> **About this task**:
Count the lines in the items below that contain the word "oder". Reply with the number only.

> **Supplied records**:
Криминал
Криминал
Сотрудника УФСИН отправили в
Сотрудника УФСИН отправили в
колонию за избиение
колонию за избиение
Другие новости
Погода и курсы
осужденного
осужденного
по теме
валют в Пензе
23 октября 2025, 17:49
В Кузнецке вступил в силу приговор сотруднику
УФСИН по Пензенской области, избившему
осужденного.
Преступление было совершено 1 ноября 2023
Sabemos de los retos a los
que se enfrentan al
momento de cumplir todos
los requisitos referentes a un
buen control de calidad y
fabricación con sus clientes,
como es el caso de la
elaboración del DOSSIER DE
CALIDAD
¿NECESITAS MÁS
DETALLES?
* * *
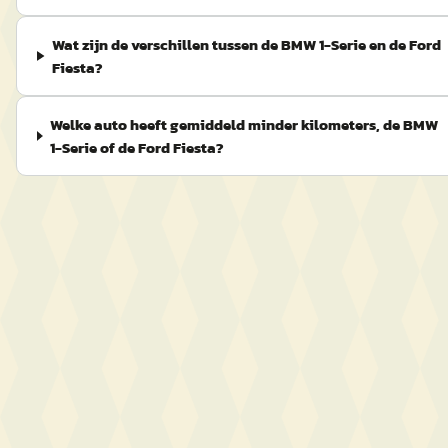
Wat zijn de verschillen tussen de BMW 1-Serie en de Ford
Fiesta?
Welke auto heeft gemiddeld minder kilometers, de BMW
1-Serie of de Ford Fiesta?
---
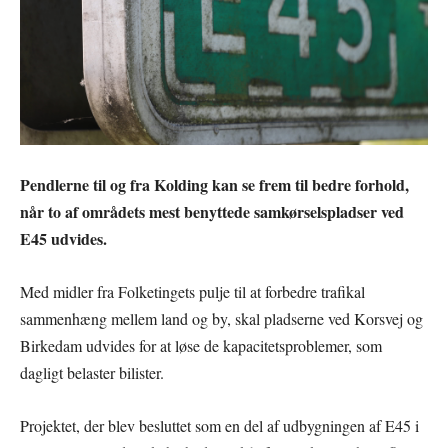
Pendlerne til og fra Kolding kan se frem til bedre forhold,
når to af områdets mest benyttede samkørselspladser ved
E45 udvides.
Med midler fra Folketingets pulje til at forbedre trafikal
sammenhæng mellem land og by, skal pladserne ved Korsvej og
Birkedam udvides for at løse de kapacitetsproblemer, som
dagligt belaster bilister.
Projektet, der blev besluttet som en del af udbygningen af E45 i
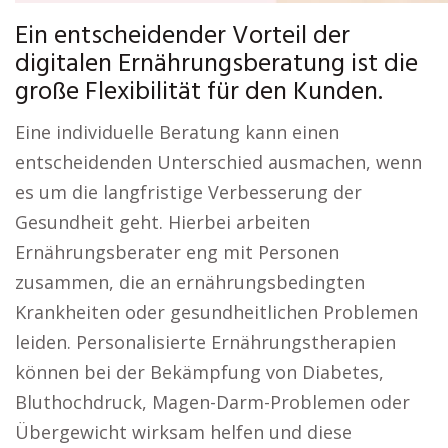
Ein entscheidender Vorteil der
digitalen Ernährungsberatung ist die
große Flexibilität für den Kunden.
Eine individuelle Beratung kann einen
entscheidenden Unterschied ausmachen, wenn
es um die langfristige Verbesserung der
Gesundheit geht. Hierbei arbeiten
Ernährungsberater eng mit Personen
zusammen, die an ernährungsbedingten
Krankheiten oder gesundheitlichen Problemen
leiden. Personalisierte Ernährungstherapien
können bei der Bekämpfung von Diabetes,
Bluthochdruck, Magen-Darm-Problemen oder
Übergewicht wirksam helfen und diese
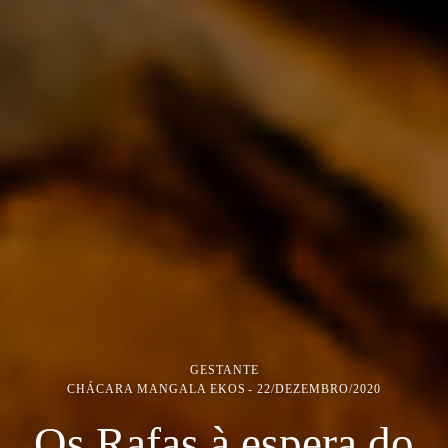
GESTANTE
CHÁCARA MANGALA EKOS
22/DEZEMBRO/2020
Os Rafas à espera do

> **Output for this task**:
2